Condo project stalled

Planning Board delays action pending neighbors' appeal

BY TIMOTHY O'HARA

Citizen Staff

KEY WEST — The developers of a multimillion-dollar condominium project were hit with another delay Thursday, as the city Planning Board postponed making a decision on the project.

The board is waiting until an appeal of an approval by the city's Historical Architectural Review Commission is resolved.

A group of developers called Caroline Street Partners want to build 26 condominium units on the site of Jabour's Trailer Court near Elizabeth and Caroline streets. The project is called Key West Bight Watermark.
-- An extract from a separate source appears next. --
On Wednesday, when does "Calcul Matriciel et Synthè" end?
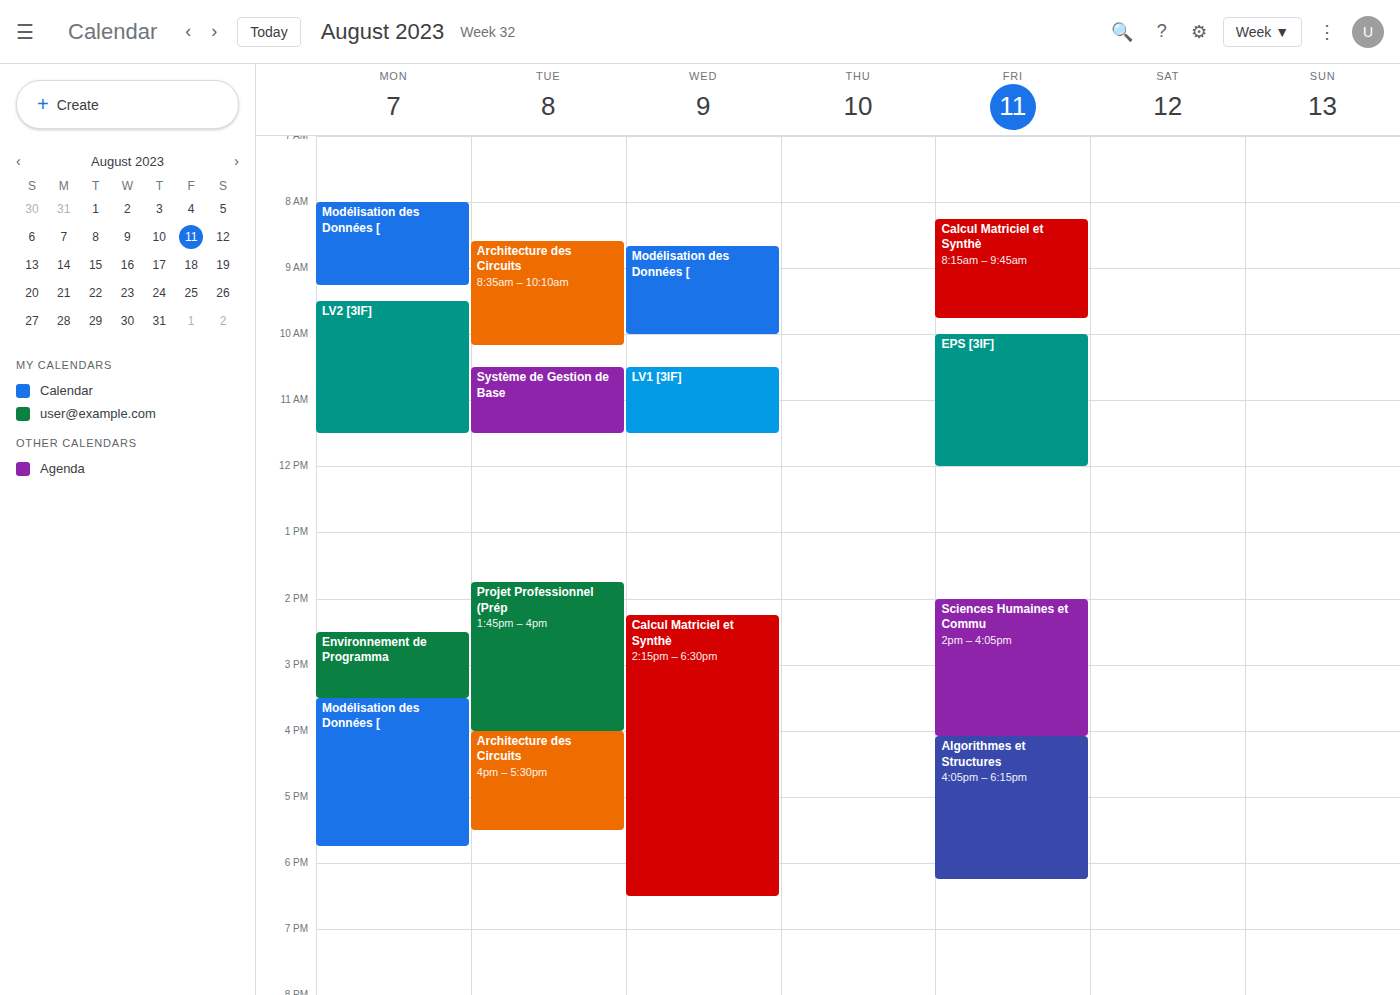
6:30 PMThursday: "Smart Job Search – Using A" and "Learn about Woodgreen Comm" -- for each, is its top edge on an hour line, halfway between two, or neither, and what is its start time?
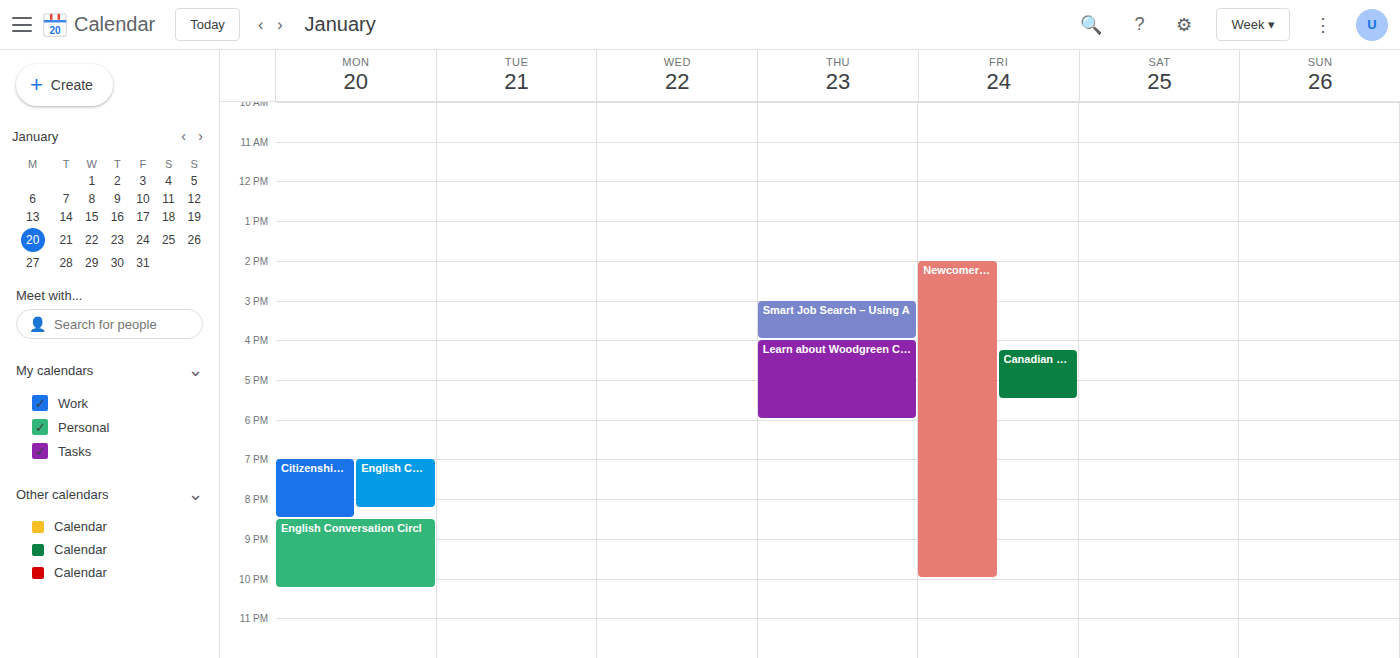
"Smart Job Search – Using A": 3:00 PM, exactly on the 3 PM line. "Learn about Woodgreen Comm": 4:00 PM, exactly on the 4 PM line.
The developers have gone before the Planning Board twice and HARC a half-dozen times asking for approval. Each time, residents crowded Old City Hall to voice their objections to a project they call too big and out of character with the rest of neighborhood. The neighbors applauded Thursday after the Planning Board voted 3-2 to postpone making a decision.

HARC approved the project last month. Bight residents Bill Barry and Gary Lichtenstein have filed separate appeals with the city. The appeals claim that the project is too massive in scale for the surrounding neighborhood of old, wooden frame houses and that the floor area ratio and height exceed HARC guidelines.

City Attorney Bob Tischenkel told board members that they may have to re-hear the developers' proposal if the city's special master rules on the side of two residents who appealed HARC's decision.

"If the special master found something wrong with it, it could come back before you," Tischenkel said. "So from a practical point of view you might not want to take definitive action until after the HARC issue is resolved."

The City Commission cannot rule on the project until the HARC decision is resolved, Tischenkel said. City special master Jefferson Overby may hear the appeals at the monthly code enforcement hearing on Oct. 26. However, it could take him weeks to rule on the appeals, which Tischenkel calls "complex."

The earliest developers would go before the City Commission is December, Tischenkel said.